**** Passage provided ****

When I first moved back to Austin in March 2006, I stopped by an old favorite among the book stores here, and found on their $1 shelves outside an odd two-volume set titled Incidents of Travel in Egypt, Arabia Petræa and the Holy Land, published in 1841. I picked it up because it looked like an interesting little oddity, I had some vague memory of having heard of it in connection with the sorts of travel books published in the late eighteenth through the mid-nineteenth centuries, and at a dollar for the set, I simply couldn't pass it up. But it was a minor curiosity, nothing more.

Recently I've been going through Poe again, adding in anything I could find from various sources, including a lot of his criticism which is now available online; when, lo and behold! I find that he did a review of the original edition of this one (mine is a tenth edition, published four years later). Suddenly that one has moved up the TBR list considerably, as I am now quite curious. I'd never known about the connection to one of my favorite writers (having read only spottily in Poe's critical articles so far), so I consider this a genuine case of serendipity, and simply think it is rather neat -- if very bookwormish.

My question, and the subject of this thread, is: how many of you have had a similar experience; that is, picking up a book on a whim and later finding it had some such association to a favorite writer, subject, or period, thereby greatly enhancing your pleasure in having such an item on your shelves. The connection does not, of course, have to critical; it can be of any nature; but to qualify, it must be something you were completely unaware of at the time you picked it up.

This may be one of those things where very few people have had such an experience; or it may be extremely common. I'm just curious which, and would like to hear any stories others have on the subject....

****

- Problem set
1) In the post about the bargain two-volume travel set, which edition does the writer own?
2) Transcribe the portion of the post about the bargain two-volume travel set starting at "When I first" and ending at "curiosity, nothing more.".

**** Data section ****

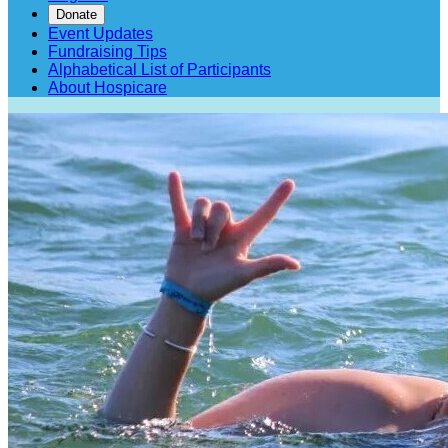
Donate
Event Updates
Fundraising Tips
Alphabetical List of Participants
About Hospicare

****

- Solved problems
1) A tenth edition, published four years after the original.

2)
When I first moved back to Austin in March 2006, I stopped by an old favorite among the book stores here, and found on their $1 shelves outside an odd two-volume set titled Incidents of Travel in Egypt, Arabia Petræa and the Holy Land, published in 1841. I picked it up because it looked like an interesting little oddity, I had some vague memory of having heard of it in connection with the sorts of travel books published in the late eighteenth through the mid-nineteenth centuries, and at a dollar for the set, I simply couldn't pass it up. But it was a minor curiosity, nothing more.